Gustavo Chacón, pesquisador e bolsista do Instituto de Química da UFRGS, levou o filho Lucas, sete anos, para voltar a viver o beisebol. Chacón explica que, nos países caribenhos, a popularidade do beisebol está associada às influências culturais e econômicas dos Estados Unidos.
— O Brasil é um dos países mais acolhedores e, para nós, é importante seguirmos nossa tradição — diz Chacón, uma das referências locais para imigrantes caribenhos.
No momento, a estimativa de entidades que auxiliam os estrangeiros é de que 4,5 mil venezuelanos estão vivendo no Rio Grande do Sul.
Edgar Amayz, também natural da Venezuela, trabalha como zelador em Porto Alegre. Está no Brasil há três anos. Ele e o filho Izan, cinco anos, estavam entre os participantes da reunião inaugural da escolinha de beisebol caribenha.

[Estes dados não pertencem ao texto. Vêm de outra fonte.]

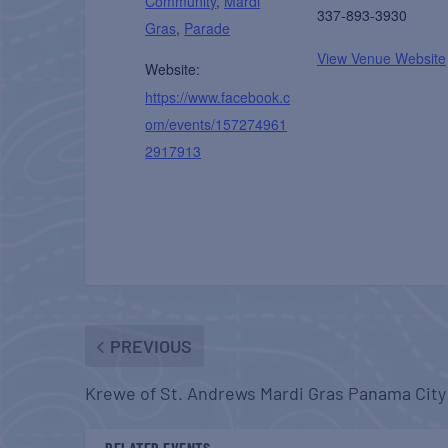
Community
,
Mardi
337-893-3930
Gras
,
Parade
View Venue Website
Website:
https://www.facebook.c
om/events/157274961
2917913
PREVIOUS
Krewe of St. Andrews Mardi Gras Panama City
RELATED EVENTS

— Meu filho jogava com dois anos. Viemos para cá e ele acabou esquecendo. É importante para nós não abandonar a cultura do país. Vai que um desses guris chega na Major League Baseball (MLB) — sonha Amayz, citando a cintilante competição norte-americana.
Os meninos, até então, se contentam com bem menos. Estavam felizes com o que tinham neste domingo. Muito jovens e ainda em desenvolvimento da coordenação motora, os arremessos deles, em geral, eram muito altos ou baixos demais, o que prejudicava as condições para o rebatedor.
Mas houve evolução. Afinal, estavam ali também para aprender. Izan tirou da cartola um arremesso digno de aspirante a jogador, e Akin conseguiu rebater, acertando um tanto na orelha da bola. Foi o suficiente para ele surpreender a todos ao partir em disparada e fazer uma corrida pelas bases, ultrapassando a última delas, demarcada por um tijolo. HOME RUN!!!!!!